The United States makes up only five percent of the world’s population, yet accounts for over a quarter of its prisoners. U.S. prisons are in a state of nightmarish overcrowding, and it’s more than financially and morally wrong – it’s solvable.
With over a million inmates added to the prison system, the amount of people serving time in the U.S. has nearly quadrupled in recent decades.
With such a vast population of prisoners to house, feed and supervise, it’s not surprising that last year’s budget request for the Federal Bureau of Prisons (BOP) totaled $6.9 billion.
The average, low-security prisoner incurs $25,000 in costs annually. By current figures from the U.S. Department of Agriculture, that’s enough to feed a family of four for over a year and a half.
There are better places to put our hard-earned dollars than into the inefficiencies of the prison system. Education, healthcare and the $17 trillion U.S. debt quickly comes to mind.
But what inefficiencies are we talking about? Today, the central issue lies with drug sentencing laws. According to an August report by the BOP, nearly 50 percent of federal prisoners are behind bars for drug offenses.
The majority of these prisoners are non-violent offenders who, due to the immense overload of the prison system, will not receive the help they need.
The National Institutes of Health states that about half of federal and state prisoners can be defined as drug abusers, yet fewer than 20 percent receive the necessary treatment to break their addictions.
The impact? A vicious cycle of chronic drug users who complete their sentence, only to return to prison in a matter of months having committed a crime to support their unbroken addiction.
The lack of opportunity for inmates to prepare for a life outside prison is not limited to drug offenders; tens of thousands of prisoners and parolees are re-incarcerated annually within mere years of their release.
Not only does this cost taxpayers, but it condemns inmates to a revolving door of imprisonment. In a country known for ethical treatment of all, this is not acceptable.
True, not all such inmates can benefit from therapeutic guidance. More than a handful, such as the habitually violent, are hardly deserving of the chance.
However, with overwhelmed prisons resorting to such measures as triple-bunking or the cutting of visitation hours, it’s clear that a definitive solution to overcrowding needs to be found – for both the prisons and the inmates who reside in them.
To worsen the matter, inmates aren’t the only ones affected. Prison staff also suffer the effects of overcrowding with a steady increase in the average staff-to-inmate ratio.
Compounded with longer working hours and a heavier workload, stress among prison employees is at a high.
Fortunately, the problems of overcrowding haven’t gone completely unrecognized.

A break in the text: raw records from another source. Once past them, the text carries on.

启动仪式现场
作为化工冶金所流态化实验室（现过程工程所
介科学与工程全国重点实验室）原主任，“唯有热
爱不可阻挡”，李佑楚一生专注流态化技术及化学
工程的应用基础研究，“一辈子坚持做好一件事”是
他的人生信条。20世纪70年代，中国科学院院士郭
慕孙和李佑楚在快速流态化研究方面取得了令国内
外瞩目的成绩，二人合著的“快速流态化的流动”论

In an August speech, Attorney General Eric Holder outlined a plan to alleviate overcrowding with a focus on reforming drug sentencing laws.
“We need to ensure that incarceration is used to punish, deter and rehabilitate — not merely to convict, warehouse and forget,” Holder said.
Getting Americans out of prison and back into a productive capacity needs to be a top priority for a country still recovering from the Great Recession. This could be accomplished by reducing prison sentences for non-violent inmates, then utilizing the saved funds to improve prison rehabilitation programs.
“One nation, behind bars,” reads a recent headline in an article by The Economist. Let’s not let it become that way.